Cards Stolen in Target Breach Flood Underground Markets

A security researcher, writing in KrebsonSecurity.com, reported that payment card information stolen from a recent breach at Target stores has begun appearing for sale on underweb marketplaces for between $20 and $100 per card.

Prior to breaking the story of the Target breach Dec. 18, Brian Krebs spoke with a fraud analyst at a major bank who said his team had independently confirmed that Target had been breached after buying a huge chunk of bank card accounts from a well-known card shop, an online store advertised in cybercrime forums as a place where thieves can reliably buy stolen credit and debit cards.

There are literally hundreds of these shady stores selling stolen credit and debit cards from virtually every bank and country. But this store has earned a special reputation for selling quality dumps, data stolen from the magnetic stripe on the backs of credit and debit cards. Armed with that information, thieves can effectively clone the cards and use them in stores. If the dumps are from debit cards and the thieves also have access to the PINs for those cards, they can use the cloned cards at ATMs to pull cash out of victim bank account.

In this instance of the massive Target breach, the hackers here have taken aim at the point of sales or POS systems in Target retail stores. Recently, we have seen the attackers have been increasingly focused on small businesses and retail merchants. When searching for vulnerable targets, attackers are discovering that many retail merchants and point of sale terminals have not implemented some of the basic security measures required by the PCI DSS, called the Payment Card Industry Data Security Standard. As a result, attackers increasingly are seeking to compromise the retail merchants environments through targeted production line type attacks. Unfortunately, these attacks go undetected for long periods of time due to a lack of monitoring by the retail merchants. This seems rather obvious from the information revealed already about this Target breach.

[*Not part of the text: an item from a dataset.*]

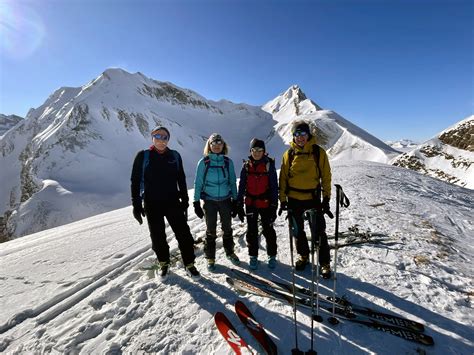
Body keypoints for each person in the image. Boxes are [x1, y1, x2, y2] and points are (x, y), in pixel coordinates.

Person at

Payment card data loss is very costly. If the attacker was able to access payment card data, the merchant may be held financially responsible for any resulting fraud loss and for other costs. That makes it imperative for Target in this case to have a forensic examination performed by a PCI forensic investigator, which by itself can be very expensive.

The question is: How could Target have protected its systems from these point of sale attacks? In most cases, the point of sale terminals are compromised through improperly configured remote access technologies used in their POS applications. Examples of remote access technologies include PCAnywhere, VNC, GoToMyPC.com etc. All remote access should utilize two factor authentication, in accordance with PCI DSS requirements. Two factor authentication is commonly established by using two of the following identifiers: password, secure token or fingerprint. Besides ensuring compliance with the PCI DSS, the security focus should also be on its hardware POS terminal and or POS payment applications.

Oftentimes merchants use a hardware POS terminal in conjunction with a personal computer-based payment application to process payment transactions, manage consumer accounts, maintain inventory, etc. The PCI SSCs payment application data security standard or PA-DSS requires payment application vendors to build their solutions securely to mitigate the risk of compromise for merchants using commercially available payment applications. In this case, Target would have been required to utilize a PA-DSS validated payment application.